Tuttavia, ciò che distingue il DAI da una semplice eccessiva assunzione di cibo è la profonda componente emotiva che lo accompagna. 

Dopo un episodio di abbuffata, le persone con questo disturbo spesso sperimentano una cascata di emozioni negative, tra cui colpa, vergogna, disgusto e auto-disprezzo. Questi sentimenti possono essere così intensi da generare un circolo vizioso, in cui la persona si sente spinta a ricorrere nuovamente all’abbuffata come meccanismo di coping per alleviare il disagio emotivo.

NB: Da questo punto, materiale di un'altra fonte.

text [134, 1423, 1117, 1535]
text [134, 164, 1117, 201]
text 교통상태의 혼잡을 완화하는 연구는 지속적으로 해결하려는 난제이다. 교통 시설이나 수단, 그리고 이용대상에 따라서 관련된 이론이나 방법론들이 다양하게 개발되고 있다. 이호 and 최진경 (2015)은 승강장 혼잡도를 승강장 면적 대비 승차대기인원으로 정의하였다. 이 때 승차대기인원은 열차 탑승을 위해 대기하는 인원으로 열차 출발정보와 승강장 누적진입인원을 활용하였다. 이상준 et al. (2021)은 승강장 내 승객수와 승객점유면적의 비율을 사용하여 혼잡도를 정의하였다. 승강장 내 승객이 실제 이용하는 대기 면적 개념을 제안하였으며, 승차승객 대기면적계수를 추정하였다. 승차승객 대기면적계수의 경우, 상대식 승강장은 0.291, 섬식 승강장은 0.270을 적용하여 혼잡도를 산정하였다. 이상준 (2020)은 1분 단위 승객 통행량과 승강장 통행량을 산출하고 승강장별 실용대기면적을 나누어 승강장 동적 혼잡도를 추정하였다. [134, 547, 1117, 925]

Alcune persone con DAI possono anche impegnarsi in comportamenti compensativi per cercare di ridurre il senso di colpa o di controllo dopo un’abbuffata. Questi comportamenti possono includere il vomito autoindotto, l’abuso di lassativi o diuretici, o l’eccessivo esercizio fisico. Ma tali comportamenti non portano al controllo del peso desiderato e spesso peggiorano il senso di colpa e la sensazione di disperazione.

Il disturbo da alimentazione incontrollata può avere gravi ripercussioni sulla salute fisica, emotiva e sociale. Oltre al rischio di sovrappeso o obesità, le persone con DAI sono anche a rischio di sviluppare disturbi correlati, come il diabete di tipo 2, le malattie cardiovascolari e i disturbi dell’umore come la depressione e l’ansia.